The Times San Mateo, California Saturday, April 15, 1972 - Page 36
Chessboard Is Nation's Field of Honor
At last it has been settled.
Bobby Fischer will play Boris Vasilyevich Spassky for the chess championship of the would. The match will begin on June 22 and when it is over many experts think there will be a new champion.
The chess world is holding its breath. For, if he wins the title, he will be the first non-Russian to hold the championship in 35 years and he would be the first American ever to win it.
Many consider Fischer a cinch but he has never beaten Spassky even though they have met on only a few occasions. Further, Spassky did not get to he chess champion of the World by being a pushover.
In may ways Fischer and Spassky are alike, although Spassky lost both of his parents at the siege of Leningrad and was orphaned at the age of five.

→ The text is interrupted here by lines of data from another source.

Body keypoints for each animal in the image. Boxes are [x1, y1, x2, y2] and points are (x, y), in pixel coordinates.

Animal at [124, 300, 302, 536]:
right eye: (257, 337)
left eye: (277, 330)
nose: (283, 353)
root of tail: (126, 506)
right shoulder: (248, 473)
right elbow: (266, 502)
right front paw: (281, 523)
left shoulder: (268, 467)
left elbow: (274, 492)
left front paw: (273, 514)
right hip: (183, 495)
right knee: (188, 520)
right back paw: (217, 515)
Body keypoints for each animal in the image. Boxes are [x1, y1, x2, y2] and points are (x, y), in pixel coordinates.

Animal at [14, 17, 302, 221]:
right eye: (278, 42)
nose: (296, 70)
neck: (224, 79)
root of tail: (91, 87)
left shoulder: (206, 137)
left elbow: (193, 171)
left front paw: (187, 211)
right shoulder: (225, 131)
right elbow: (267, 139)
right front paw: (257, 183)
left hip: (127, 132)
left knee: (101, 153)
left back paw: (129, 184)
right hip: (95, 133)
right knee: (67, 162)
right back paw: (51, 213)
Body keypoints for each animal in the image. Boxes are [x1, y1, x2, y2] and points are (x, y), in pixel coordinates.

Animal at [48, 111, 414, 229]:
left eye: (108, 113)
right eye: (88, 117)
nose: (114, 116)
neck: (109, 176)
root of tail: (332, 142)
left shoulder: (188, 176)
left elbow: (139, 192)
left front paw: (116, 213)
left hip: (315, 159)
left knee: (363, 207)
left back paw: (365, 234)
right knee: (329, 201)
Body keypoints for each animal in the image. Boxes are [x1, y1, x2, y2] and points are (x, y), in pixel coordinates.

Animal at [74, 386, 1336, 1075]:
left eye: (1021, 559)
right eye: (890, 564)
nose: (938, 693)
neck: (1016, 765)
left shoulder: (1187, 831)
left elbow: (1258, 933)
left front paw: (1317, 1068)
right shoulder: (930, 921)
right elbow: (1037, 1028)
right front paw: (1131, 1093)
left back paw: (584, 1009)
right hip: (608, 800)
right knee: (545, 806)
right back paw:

Both players are totally dedicated to chess and have almost no other interest.
Spassky was only about six years old, so the story goes, when he played the then world champion Mikhail Botvinnik in an exhibition. He supposedly beat Botvinnik and the champion predicted “This boy will become world champion.”
Spassky has studied and analyzed tens of thousands of variations upon variations of moves. He has few close friends and lives for chess. In the Soviet Union he gets a lot of help because in Russia the government subsidizes such things as chess champions.
Fischer will go into the match all alone with only his own ability and wits to guide him. But Spassky will have with him a veritable “brain trust.” Officially, at the moment, he will have Igor Bondarevsky, his coach; Ivor Nei, an international master and advisor; Yefim Geller, Soviet grandmaster; and finally, Nikolai, a psychologist.
Spassky will also have whole nation united behind him. Chess is Russia's pride.
Each player will indeed have the prestige of his country riding on his skill. Duels between Russians and Americans always seem to work out that way.